Market Cycles: How To Thrive In Different Market Conditions.

Word Count:
453

Summary:
Every market goes through trading cycles. There is no exception to this. Be it the Stock Market, The Futures or the Forex market. They all go through different phases. In this brief article, I wish to point out the different phases in the Forex market, identifying which, will help the trader know when to stay in the market and when to stay out. 

Range Days: Historically, it has been seen that nearly 80% of the time, the market stays in a range. Range days are when the curr...


Keywords:
forex, trading, investing, carry trading, currency, broker, spot forex, futures, psychology, risk


Article Body:
Every market goes through trading cycles. There is no exception to this. Be it the Stock Market, The Futures or the Forex market. They all go through different phases. In this brief article, I wish to point out the different phases in the Forex market, identifying which, will help the trader know when to stay in the market and when to stay out. 

Range Days: Historically, it has been seen that nearly 80% of the time, the market stays in a range. Range days are when the currency stays at a certain price limit and trades within it. For example, on a typical range day, the GBPUSD will stay within a low of 1.9600 to a high of 1.9675. This maybe the case for a day or, at times continue the whole week before a breakout appears. This is also called as “Calm before a Storm”. 

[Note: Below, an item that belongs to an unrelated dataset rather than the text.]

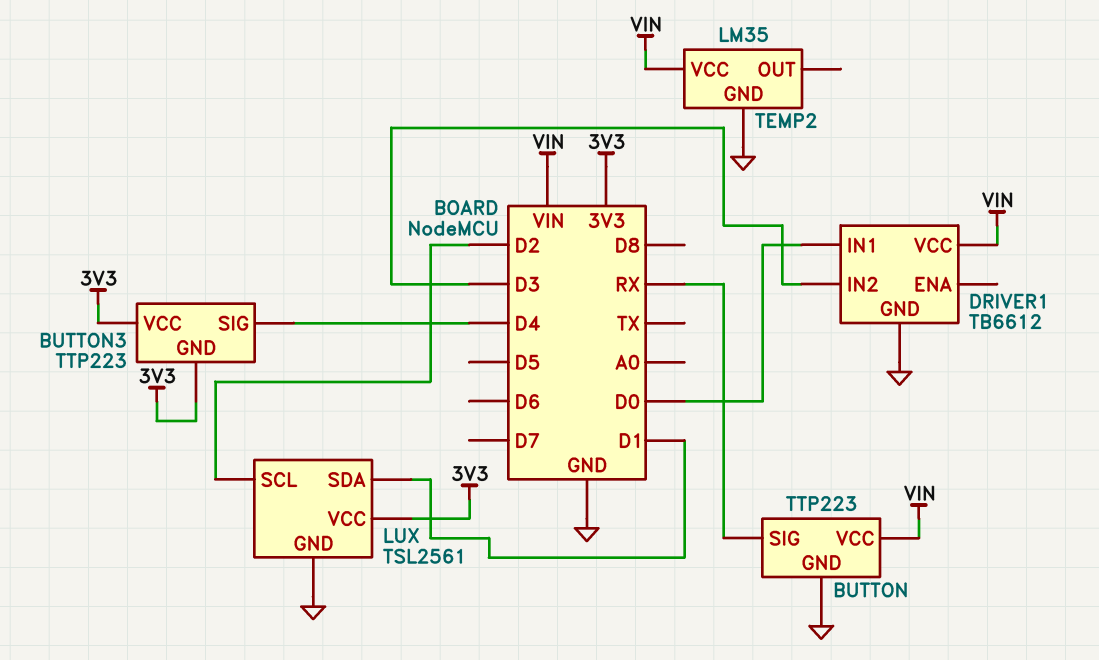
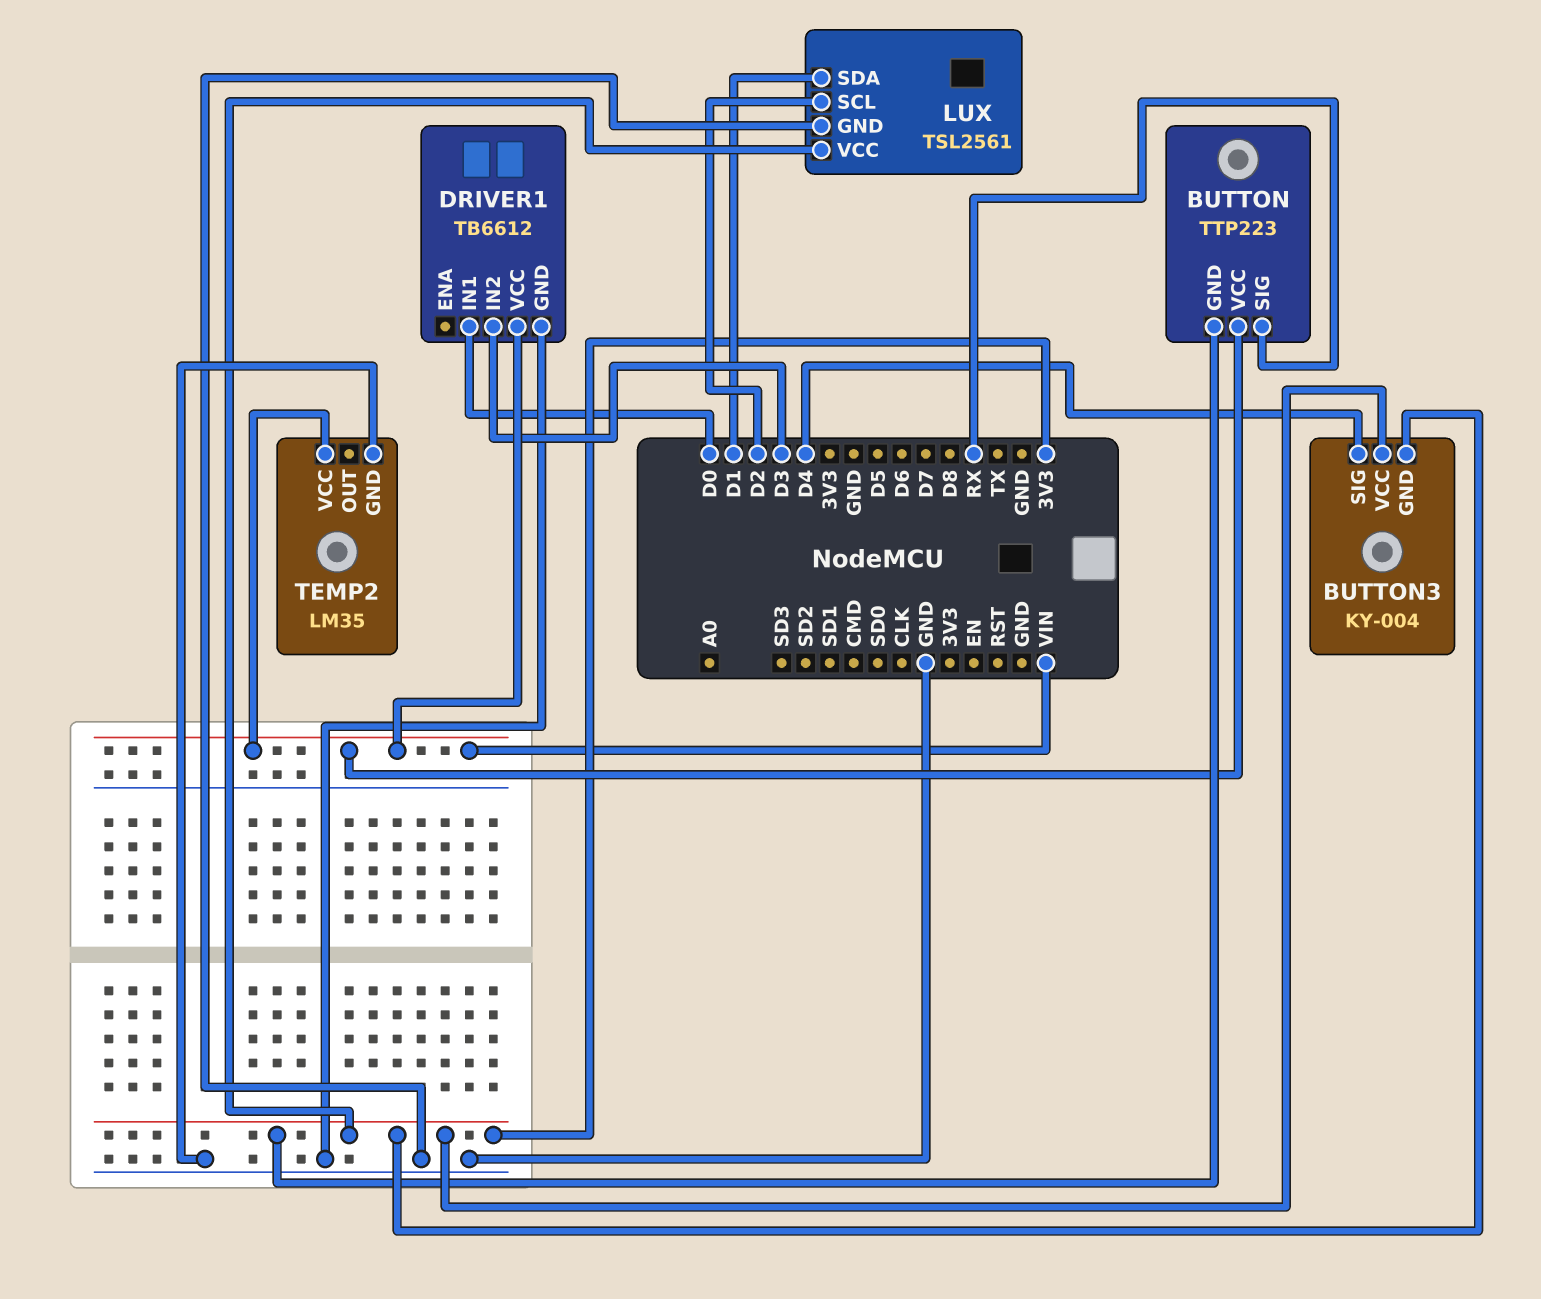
BUTTON pin GND: GND -> 3V3
BUTTON3: TTP223 -> KY-004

Rally Days: Again, historical studies have proved that the market rallies only about 20% of the time and when it does, it creates new trends and levels. Rally days usually happen when price breaks out of the range and establishes a new high or low. 

Strange Days: Strange days are those days when the market hardly moves at all. It is as if the financial world is on a vacation and simply not interested in trading. This is a rare phenomenon, yet is one of the phases of the market. Usually, when a market is well below the usual daily range, it is classified as Strange Days. 

Here is a bit of statistics to help understand the market phases better. I have listed below, the 4 major pairs and their daily average range.

GBPUSD -  122 pips Daily Range

EURUSD – 84 pips Daily Range

USDCHF – 96 pips Daily Range

USDJPY – 78 pips Daily Range

In the above examples, when a pair falls below the daily movement, it is considered to be ranging and when it is way below it, it is considered to have entered the unknown land. If analyzed over a week, Range days occur at least 3 times a week. Generally 70-80% of the Mondays are ranging days. 

Similarly, Rally days occur when price is above the normal daily range and happens only about 20% of the time in a week. The best day in the week is Tuesday, followed by Wednesday and Thursday. Tuesday, historically has had the best rally days. 

Again, strange days occur less than often, and when price stays well below the range and when there is little movement. They happen, once or twice a month and are times when one should stay out of the market. 

Lastly, I should add that the best days to trade are Tuesday and Wednesday followed by Thursday and the days to avoid trading are Monday and Friday.